## WORK REQUEST 1
Under what license are both models released, according to the article about OpenAI's GPT OSS models?
## WORK REQUEST 2
Carry on the article about OpenAI's GPT OSS models from where it stops.

## DOCUMENT EXCERPT
"""
What is OpenAI’s New GPT OSS

What is OpenAI’s New GPT OSS: Free, Open-Source & Powerful – But What’s the Catch?

When it comes to AI models, the name of OpenAI comes first in the mind. And now in 2025, OpenAI has surprised everyone by launching its two new open-weight models, GPT OSS-120B and GPT-OSS-20B! Both these models come with Apache 2.0 license, which is a big gift for developers. But are these models really that amazing? Let’s talk in detail about OpenAI’s New GPT OSS performance, features, and usability and see what they are perfect for.

OpenAI’s New GPT OSS:

OpenAI released open-weight models for the first time after GPT-2 in 2019, and these models are designed for reasoning and agentic tasks. GPT-OSS-120B is a large model that comes with 117 billion parameters, while GPT-OSS-20B is compact with 21 billion parameters. Both models use Mixture-of-Experts (MoE) architecture, which makes them efficient and consumes fewer resources.

The 120B model activates tokens per 5.1B parameters and runs on an 80GB GPU (such as Nvidia H100), while the 20B model activates 3.6B parameters and can run on a laptop with 16GB memory. Their context length is up to 128,000 tokens, which is quite impressive.
"""
(Dataset entries)
"""
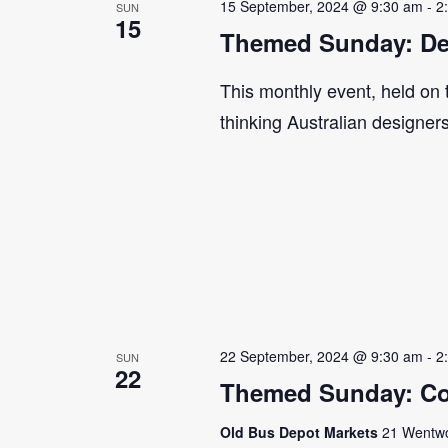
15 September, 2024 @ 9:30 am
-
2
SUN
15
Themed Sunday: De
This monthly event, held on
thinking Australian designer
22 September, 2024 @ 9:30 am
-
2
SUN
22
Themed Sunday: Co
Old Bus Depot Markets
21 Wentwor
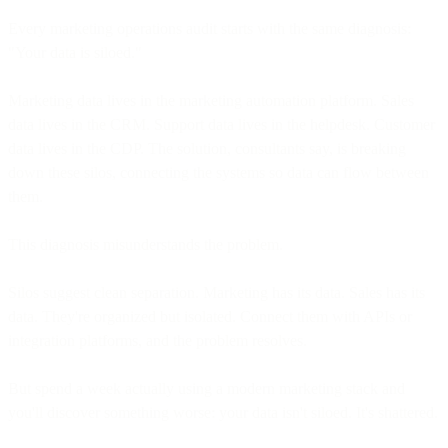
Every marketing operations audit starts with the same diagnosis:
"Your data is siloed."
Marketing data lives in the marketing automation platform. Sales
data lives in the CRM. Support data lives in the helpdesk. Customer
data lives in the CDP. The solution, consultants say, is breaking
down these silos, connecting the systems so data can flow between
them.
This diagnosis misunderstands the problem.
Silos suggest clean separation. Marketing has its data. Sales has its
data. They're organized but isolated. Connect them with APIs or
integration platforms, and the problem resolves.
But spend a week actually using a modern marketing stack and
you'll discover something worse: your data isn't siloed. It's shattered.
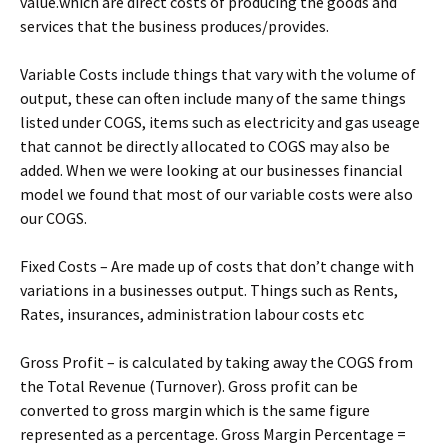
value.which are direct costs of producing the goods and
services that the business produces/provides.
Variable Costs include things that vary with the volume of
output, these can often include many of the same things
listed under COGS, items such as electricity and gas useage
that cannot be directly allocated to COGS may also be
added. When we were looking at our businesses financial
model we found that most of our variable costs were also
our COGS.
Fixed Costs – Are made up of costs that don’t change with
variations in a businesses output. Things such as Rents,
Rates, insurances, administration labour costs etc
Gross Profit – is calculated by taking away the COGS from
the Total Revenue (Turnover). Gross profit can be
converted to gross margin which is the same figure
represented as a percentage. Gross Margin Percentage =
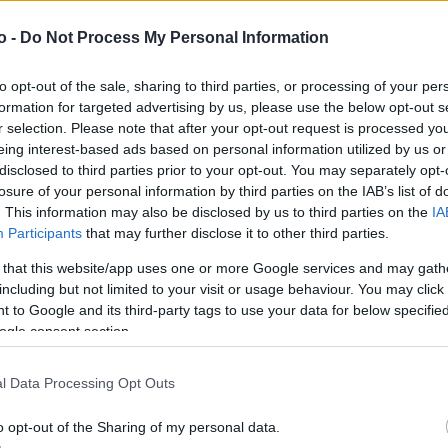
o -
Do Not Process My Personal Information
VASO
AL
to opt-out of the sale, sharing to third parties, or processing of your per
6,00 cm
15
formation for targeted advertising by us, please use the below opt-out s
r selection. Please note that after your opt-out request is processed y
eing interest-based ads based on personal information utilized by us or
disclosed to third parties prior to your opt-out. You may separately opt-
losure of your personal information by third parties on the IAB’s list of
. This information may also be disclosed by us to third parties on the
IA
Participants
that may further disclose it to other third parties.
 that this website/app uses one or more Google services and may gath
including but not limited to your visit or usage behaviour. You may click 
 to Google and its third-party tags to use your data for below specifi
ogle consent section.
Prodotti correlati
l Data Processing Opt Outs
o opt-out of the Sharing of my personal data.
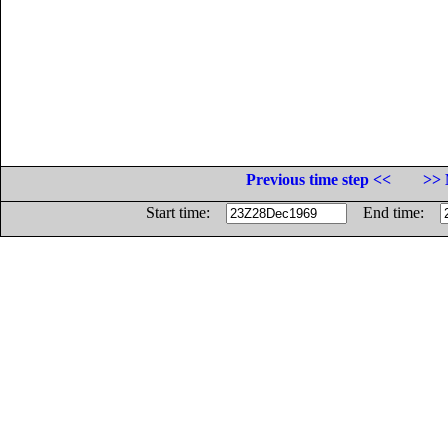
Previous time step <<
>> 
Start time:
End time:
"""
## ANSWER SPACE 1
Both models come with the Apache 2.0 license.

## ANSWER SPACE 2
Training and Capabilities

These models are mostly trained on English text data, with a focus on STEM, coding, and general knowledge. OpenAI has also open-sourced the O200K Harmony tokenizer for them, which was previously used in GPT-4 and GPT-4o-mini. These models feature chain-of-thought (CoT) reasoning and tool use, which makes them powerful for web search, Python code execution, and complex queries.

This makes it easy to create agentic workflows without any complicated setup. NVIDIA H100 GPUs were used for training, and reinforcement learning (RL) techniques were used in post-training, which gives them ChatGPT-like personality and reasoning ability.

Tool Use and Reasoning

The biggest highlight of GPT-OSS models is their tool use and chain-of-thought reasoning. You can use them for web search, code execution, or calculations, and all this happens within the thinking process of the model. For example, if you ask how many layers of experts to layer on a model, it will first perform a web search, analyze the results, and then answer – all within CoT.

This feature is very useful for developers, as you don’t need to create a separate agent architecture. The reasoning level is also adjustable – low, medium, or high – which can be set according to your task and latency needs.

Benchmark Performance

According to OpenAI’s benchmarks, GPT-OSS-120B and 20B are very competitive. The 120B model performs equal to or better than OpenAI’s proprietary o4-mini, especially in competition math (AIME 2024/2025) and health-related queries (HealthBench). The 20B model also competes with the o3-mini, and scores well in competition coding (Codeforces) and general problem-solving (MMLU, HLE).

120B scores 90% on MMLU and 20B scores 85.3%. In GPQA Diamond (PhD-level science questions), 120B scores 80.1% and 20B scores 71.5%. However, the hallucination rate is a little high – on PersonQA, 120B hallucinates 49% and 20B 53%, which is significantly more than o1 (16%).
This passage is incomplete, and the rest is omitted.